Wing modification work on Emirates' fleet of A380s should have started in March, but has only begun this month because of late arrival of new aircraft, according to Tim Clark, the president and chief executive of Emirates. "We need to receive the new aircraft to backfill the fleet and maintain the route network when we release [our existing] A380s for modification," Mr Clark told the leading aviation journal, Flight International. "There's been quite a long delay driven by the lateness of delivery of the new aircraft."
Mr Clark was speaking as Emirates received its 32nd A380 almost six weeks late. Three more are in the delivery process in Toulouse.
The European Aviation Safety Agency had ordered modifications to the A380 wings after cracks on some of the airliners in service were discovered 18 months ago.
The cracks, which did not directly affect the airworthiness of the airliner, were on brackets that attach the A380's wing ribs - the frames that run along the width of the wing - to the wing's metal skin. The cracks were caused by stresses generated during manufacturing and exacerbated by the flexing of the wings during flight.

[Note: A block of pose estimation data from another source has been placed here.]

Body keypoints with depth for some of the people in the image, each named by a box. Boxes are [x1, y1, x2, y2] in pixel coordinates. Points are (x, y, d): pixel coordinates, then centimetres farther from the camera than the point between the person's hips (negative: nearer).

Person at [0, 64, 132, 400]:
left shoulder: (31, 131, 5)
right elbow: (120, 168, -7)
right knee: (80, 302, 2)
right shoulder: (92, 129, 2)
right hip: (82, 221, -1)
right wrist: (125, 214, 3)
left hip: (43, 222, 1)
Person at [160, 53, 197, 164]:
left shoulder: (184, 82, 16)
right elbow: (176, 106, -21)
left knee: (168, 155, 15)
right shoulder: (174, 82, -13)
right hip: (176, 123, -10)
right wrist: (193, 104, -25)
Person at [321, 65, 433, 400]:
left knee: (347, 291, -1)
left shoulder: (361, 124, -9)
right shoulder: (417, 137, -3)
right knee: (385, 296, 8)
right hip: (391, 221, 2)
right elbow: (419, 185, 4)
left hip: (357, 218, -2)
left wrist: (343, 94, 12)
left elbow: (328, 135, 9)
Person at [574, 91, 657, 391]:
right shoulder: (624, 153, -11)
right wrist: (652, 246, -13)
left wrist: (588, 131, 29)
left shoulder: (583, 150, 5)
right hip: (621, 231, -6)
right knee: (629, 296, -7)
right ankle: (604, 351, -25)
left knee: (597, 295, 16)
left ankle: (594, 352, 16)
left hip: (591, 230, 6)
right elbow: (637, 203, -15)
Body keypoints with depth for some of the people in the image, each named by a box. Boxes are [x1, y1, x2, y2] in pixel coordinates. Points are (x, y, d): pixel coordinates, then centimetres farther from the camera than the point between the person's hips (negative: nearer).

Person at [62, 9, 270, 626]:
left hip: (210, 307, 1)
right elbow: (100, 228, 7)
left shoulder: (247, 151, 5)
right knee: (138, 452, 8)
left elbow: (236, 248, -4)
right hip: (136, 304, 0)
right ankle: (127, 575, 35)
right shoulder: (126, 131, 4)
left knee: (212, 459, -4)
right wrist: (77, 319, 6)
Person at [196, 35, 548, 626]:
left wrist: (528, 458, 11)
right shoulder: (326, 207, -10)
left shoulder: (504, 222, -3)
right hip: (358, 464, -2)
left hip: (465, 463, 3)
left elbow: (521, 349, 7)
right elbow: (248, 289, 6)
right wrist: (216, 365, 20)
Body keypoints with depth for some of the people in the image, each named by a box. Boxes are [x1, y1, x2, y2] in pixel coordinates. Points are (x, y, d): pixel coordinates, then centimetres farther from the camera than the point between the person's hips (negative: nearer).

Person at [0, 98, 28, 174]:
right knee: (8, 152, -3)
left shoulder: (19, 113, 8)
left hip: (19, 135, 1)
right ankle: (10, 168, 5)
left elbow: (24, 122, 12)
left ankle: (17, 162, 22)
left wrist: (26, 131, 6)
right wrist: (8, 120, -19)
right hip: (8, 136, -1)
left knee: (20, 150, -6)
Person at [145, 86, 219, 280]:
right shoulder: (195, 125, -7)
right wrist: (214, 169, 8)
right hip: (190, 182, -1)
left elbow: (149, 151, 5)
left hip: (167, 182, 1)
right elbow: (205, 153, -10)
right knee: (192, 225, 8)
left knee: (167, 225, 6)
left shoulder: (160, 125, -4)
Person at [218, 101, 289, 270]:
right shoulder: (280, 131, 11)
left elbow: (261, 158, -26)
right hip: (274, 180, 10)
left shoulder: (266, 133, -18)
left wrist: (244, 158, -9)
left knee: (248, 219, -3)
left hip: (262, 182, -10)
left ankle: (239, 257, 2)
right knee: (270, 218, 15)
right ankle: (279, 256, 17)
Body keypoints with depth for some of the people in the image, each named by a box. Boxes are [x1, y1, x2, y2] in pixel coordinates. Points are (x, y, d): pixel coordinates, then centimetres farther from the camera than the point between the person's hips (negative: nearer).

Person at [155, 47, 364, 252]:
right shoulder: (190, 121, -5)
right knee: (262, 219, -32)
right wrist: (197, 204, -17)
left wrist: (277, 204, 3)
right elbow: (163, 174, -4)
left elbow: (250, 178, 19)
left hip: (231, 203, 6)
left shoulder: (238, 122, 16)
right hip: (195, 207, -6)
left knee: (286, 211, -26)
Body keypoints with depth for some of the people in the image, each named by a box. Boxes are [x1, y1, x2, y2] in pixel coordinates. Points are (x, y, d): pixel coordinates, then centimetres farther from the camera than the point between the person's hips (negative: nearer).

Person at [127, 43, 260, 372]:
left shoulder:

All 100 A380s in service are affected by the order. At the end of last year Airbus stated that modification work on A380s already on the production line was likely to affect the smooth performance of its delivery target of 30 A380s a year. It said it had already taken a Ä200 million (Dh942.7m) hit from costs related to repairing cracks and at the end of last month, the company had an order backlog of 151 A380s to deliver.
In total, 34 Emirates' A380s will undergo the repairs over the next 18 months, four aircraft at a time. The wing modification involves the replacement of some of the aircraft's composite structure with metal parts, which will make the aircraft heavier and add to its fuel consumption.

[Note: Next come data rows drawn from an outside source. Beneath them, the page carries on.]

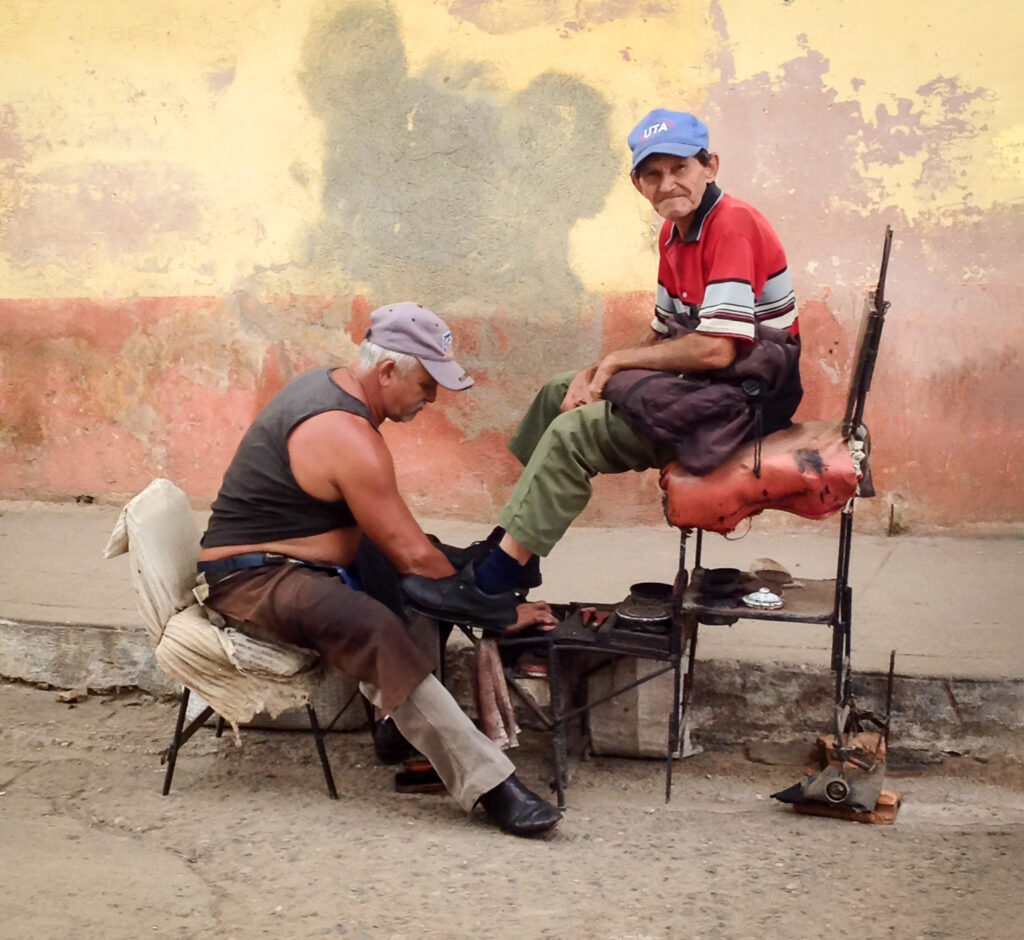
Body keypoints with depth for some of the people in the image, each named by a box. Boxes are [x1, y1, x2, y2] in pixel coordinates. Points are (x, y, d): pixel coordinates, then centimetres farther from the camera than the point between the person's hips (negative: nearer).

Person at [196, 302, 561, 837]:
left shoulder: (325, 385, 8)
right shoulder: (348, 437, -22)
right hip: (252, 581, -11)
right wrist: (496, 612, -10)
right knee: (372, 629, -35)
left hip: (286, 564, 11)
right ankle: (487, 783, -40)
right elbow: (413, 557, -21)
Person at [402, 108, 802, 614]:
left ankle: (496, 573, -9)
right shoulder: (675, 232, 11)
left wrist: (618, 359, -14)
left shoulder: (732, 225, -19)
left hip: (746, 390, -10)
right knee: (561, 392, 15)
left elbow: (715, 349, -26)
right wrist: (599, 374, -5)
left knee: (574, 432, -18)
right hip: (700, 381, 10)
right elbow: (663, 334, 13)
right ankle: (507, 541, 16)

The work was due to take about 20 months and be completed by November next year. Although the programme has started two months late, Mr Clark said that target was still achievable.
"We estimated the downtime is eight weeks, but Airbus hopes it will be able to do it in six. So Airbus is relatively optimistic that it can recapture the timeline after this delay at the front end, by shrinking the time it takes to do the job," he said.
"It's not our responsibility. Airbus takes the aircraft, modifies, certifies them and brings them back to us," Mr Clark added.
Last week EADS, Airbus's parent company said profits nearly doubled on a 9 per cent rise in revenue in the first quarter on strong demand and higher prices for commercial jets. So far this year, the company has booked no new orders for the aircraft.